· 

サファリ日記 2004年2月20日

昨夜も雨が降っていたので、今日も曇りか、と思いながら朝部屋の外に出て驚いた。

高台の上に建てられたロッジのなかにも霧がたちこめている。

6時15分にロッジを出るが、すべてが霧の中。

こんなことは570日を越えたアフリカ滞在でも初めてのことだ。

霧で熱が閉じ込められているせいかいやに生暖かい。

先がほとんど見えないほどの濃い霧が立ち込めている。

昨日の霧も良かったが今日はその比でない。

何かがおきる予感がする。

しかし見通しが効かず、動物が見つからない。

しばらくは何も見えなかったが、ロッジを出て30分ほどたった6時50分くらいに突然ドライバーが「ゾウ」と言った。

昨日の願いがかなったと思った。

「数頭だけか」と思ったが、霧の中から忽然と20頭ほどの群れが現れた時はあまりの荘厳さにしばらく見とれてしまうほどだった。

しかし撮りたくてもまだ光がなくて撮れない。

しばらく待ち、7時過から少しずつ光が漏れてきた。

その後光は少しずつ強くなっていくが、太陽が雲に覆われ、光が少し漏れているような状態なので霧は消えずに残っている。

雲と霧に覆われた空もなんともいえず不思議な色彩。

霧も良いのだが、むしろその雲に覆われた空のほうが幻想的な雰囲気になってきた。

露出が難しそうなので、条件を変えながら、レンズやカメラを変えながら夢中で連写。

実は、今回霧が一つのテーマだったので、そのためにソフトな感じに写るフィルムを持ってきていた。

みごと予想が的中だ。

とにかくこんな空、霧は初めての経験で、大興奮の朝だった。

僕は凄いシーンを撮るより、こういった美しい景観が撮れたほうが喜びが大きいのである。

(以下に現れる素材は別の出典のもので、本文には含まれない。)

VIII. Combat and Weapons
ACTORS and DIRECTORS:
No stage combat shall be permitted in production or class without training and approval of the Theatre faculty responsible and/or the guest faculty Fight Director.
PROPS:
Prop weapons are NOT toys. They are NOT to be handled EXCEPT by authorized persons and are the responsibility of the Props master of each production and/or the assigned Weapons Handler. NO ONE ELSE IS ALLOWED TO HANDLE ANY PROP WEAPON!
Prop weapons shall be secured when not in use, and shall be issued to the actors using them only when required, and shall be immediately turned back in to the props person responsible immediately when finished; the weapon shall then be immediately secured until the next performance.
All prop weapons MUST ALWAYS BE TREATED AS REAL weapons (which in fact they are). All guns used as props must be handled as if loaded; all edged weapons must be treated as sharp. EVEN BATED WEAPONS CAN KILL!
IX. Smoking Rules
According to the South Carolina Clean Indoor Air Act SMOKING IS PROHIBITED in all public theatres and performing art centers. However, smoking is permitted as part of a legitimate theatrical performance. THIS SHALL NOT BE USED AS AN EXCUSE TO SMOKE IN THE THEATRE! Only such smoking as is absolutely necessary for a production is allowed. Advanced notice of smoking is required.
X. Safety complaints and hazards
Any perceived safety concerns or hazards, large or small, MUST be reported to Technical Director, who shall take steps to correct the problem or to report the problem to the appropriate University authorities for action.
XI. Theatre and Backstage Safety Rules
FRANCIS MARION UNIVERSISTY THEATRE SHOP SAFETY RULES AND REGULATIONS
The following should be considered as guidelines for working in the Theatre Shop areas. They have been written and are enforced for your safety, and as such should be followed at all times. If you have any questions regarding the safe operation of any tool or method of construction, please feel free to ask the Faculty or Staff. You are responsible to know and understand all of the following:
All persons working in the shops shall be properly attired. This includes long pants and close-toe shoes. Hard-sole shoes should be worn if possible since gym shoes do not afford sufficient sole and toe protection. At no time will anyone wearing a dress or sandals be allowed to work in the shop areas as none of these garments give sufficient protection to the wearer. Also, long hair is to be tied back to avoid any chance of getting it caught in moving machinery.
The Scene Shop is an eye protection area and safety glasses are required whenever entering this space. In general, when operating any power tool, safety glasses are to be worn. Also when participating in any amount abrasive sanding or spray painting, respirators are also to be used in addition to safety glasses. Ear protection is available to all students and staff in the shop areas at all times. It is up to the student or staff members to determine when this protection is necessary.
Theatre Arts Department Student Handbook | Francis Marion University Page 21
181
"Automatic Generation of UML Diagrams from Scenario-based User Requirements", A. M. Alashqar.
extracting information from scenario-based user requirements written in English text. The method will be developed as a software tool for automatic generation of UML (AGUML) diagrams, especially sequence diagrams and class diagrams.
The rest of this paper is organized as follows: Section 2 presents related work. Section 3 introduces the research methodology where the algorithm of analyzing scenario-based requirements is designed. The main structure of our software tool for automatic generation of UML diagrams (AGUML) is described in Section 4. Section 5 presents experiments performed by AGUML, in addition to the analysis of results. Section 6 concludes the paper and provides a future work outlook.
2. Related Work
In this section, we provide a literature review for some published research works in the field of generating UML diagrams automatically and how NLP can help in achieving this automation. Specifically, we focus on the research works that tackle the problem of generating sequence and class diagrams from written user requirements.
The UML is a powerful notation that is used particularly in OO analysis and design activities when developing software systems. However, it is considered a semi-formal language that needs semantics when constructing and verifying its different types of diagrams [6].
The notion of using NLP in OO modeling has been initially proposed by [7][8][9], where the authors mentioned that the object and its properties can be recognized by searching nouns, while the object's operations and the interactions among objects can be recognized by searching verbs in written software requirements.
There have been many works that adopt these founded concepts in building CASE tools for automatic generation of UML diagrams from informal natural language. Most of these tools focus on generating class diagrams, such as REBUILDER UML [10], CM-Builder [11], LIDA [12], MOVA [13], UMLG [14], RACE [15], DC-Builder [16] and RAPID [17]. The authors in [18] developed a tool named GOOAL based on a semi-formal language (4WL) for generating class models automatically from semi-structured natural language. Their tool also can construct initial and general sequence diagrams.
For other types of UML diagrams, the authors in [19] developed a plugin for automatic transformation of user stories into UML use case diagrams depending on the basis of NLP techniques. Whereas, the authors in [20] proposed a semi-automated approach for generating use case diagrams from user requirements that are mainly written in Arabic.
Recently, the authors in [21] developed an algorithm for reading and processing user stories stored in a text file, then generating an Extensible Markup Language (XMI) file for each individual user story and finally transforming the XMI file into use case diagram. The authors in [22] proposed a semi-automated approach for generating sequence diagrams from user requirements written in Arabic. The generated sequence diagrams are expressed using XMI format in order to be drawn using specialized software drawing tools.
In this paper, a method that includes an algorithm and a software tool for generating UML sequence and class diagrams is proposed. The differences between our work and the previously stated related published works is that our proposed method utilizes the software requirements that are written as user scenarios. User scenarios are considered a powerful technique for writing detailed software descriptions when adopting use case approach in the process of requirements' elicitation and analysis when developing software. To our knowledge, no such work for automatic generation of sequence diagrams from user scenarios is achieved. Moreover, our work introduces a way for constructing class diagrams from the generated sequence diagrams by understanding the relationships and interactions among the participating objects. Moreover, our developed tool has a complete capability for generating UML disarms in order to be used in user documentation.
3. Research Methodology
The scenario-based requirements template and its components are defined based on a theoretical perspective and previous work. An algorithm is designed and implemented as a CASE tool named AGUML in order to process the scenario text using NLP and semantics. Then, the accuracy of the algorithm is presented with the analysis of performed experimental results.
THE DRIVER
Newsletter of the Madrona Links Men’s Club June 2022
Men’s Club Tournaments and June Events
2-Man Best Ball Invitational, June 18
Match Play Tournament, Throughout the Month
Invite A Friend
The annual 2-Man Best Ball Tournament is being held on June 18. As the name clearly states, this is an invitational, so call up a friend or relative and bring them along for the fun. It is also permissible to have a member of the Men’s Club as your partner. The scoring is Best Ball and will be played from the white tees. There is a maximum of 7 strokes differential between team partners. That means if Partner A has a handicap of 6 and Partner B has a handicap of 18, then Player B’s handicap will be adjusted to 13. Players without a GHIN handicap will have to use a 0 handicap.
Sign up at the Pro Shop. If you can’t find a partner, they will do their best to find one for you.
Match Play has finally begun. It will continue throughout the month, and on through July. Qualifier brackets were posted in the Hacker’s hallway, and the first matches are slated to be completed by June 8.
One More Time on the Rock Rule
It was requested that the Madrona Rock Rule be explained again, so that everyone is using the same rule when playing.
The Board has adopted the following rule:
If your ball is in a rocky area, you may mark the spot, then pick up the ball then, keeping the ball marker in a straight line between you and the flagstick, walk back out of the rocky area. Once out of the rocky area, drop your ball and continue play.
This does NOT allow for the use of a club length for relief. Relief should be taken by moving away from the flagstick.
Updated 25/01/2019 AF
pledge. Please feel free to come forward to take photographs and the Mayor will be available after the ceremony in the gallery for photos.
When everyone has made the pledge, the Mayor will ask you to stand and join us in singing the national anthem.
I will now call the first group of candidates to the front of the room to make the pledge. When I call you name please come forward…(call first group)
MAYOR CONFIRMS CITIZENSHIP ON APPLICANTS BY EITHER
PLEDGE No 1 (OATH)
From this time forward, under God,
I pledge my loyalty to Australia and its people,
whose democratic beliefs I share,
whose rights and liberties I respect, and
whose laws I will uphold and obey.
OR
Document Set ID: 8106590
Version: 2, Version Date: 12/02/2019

7時半頃になって霧が薄れてきたのでチーターの所に向かう。

10分ほどで親子を発見した。

着いた時には、親は寝転び、そばに4頭の子供が座っていた。

それもすべてこちらを向いている。

急いで連写するが、その間わずか数秒。

その後、1頭はお乳を飲み初めてしまった。

4頭がお乳を飲んだ後は遊ぶこと遊ぶこと。

この親子はいくらでも撮らせてくれる。

お母さんは時々頭をあげて獲物を探しているようだ。

9時半ころ突然母親は進み始めた。

が、どこを探しても獲物は見えない。

目の抜群に良いドライバーが双眼鏡で探すがやはり何も見えない。

チーターが向かう方向に先回りして探しても何も見えなかったが、しばらくすると高い草のところに座っているリードバックを2頭発見した。

それにしてもチーターの視力は凄い、と感心した。

そのリードバックめがけてどんどん近づいてくるチーター。

まだ気付かないリードバックだが、異変は感じているのだろう。

場所を移動し始めた。

チーターは50mほどに近づいて身を伏せたため、見えなくなった。

この先は岩場で車は進めない。

15分ほどして突然走るチーターとリードバックが見えたが、遠すぎて撮影はできなかった。

しかし、仕留めたのは分かった。

岩場で近づけないこともあり、ここで断念した。

たて続けに獲物にありつけたので、子どもたちの栄養状態はよくなり、さらにかわいくなるだろう。

明日のサファリが楽しみだ。

その後川沿いをサファリするが、とりたてて撮影すべきものはなかった。

1時前にロッジに戻る。

午後のサファリは4時から。

30分ほどでライオンが子供のヌーを食べているとことに遭遇。

このあたりにはヌーはいないはずだが、迷子の子供が残っていたのだろうか。

そのそばには昨日見た5頭の子供がいた。

母親が子供の所に向かっていくと、子供達は寄ってきてじゃれあう。

あとは水を飲んだり、遊んだり。

しかし、草が邪魔で撮影できないので、近くにいるゾウの30頭ほどの群れの所へ。

空をいれて撮影。

なかなか良い感じだったが、後ろに車が入ったり、空港の塔が入ったりで、どうもうまく撮れない。

空の感じからして今日は夕日が見れそうだ。

ゾウと夕日を狙いたかったが、位置的に難しいため、近くにいたトピに狙いを変更。

そして夕陽。

今日の夕日は光が強かったが、トピを入れて上手い具合に撮影できた。

今日は、雲はあるものの初めて雨が降らなかった。

天気が変わりつつあるのだろう。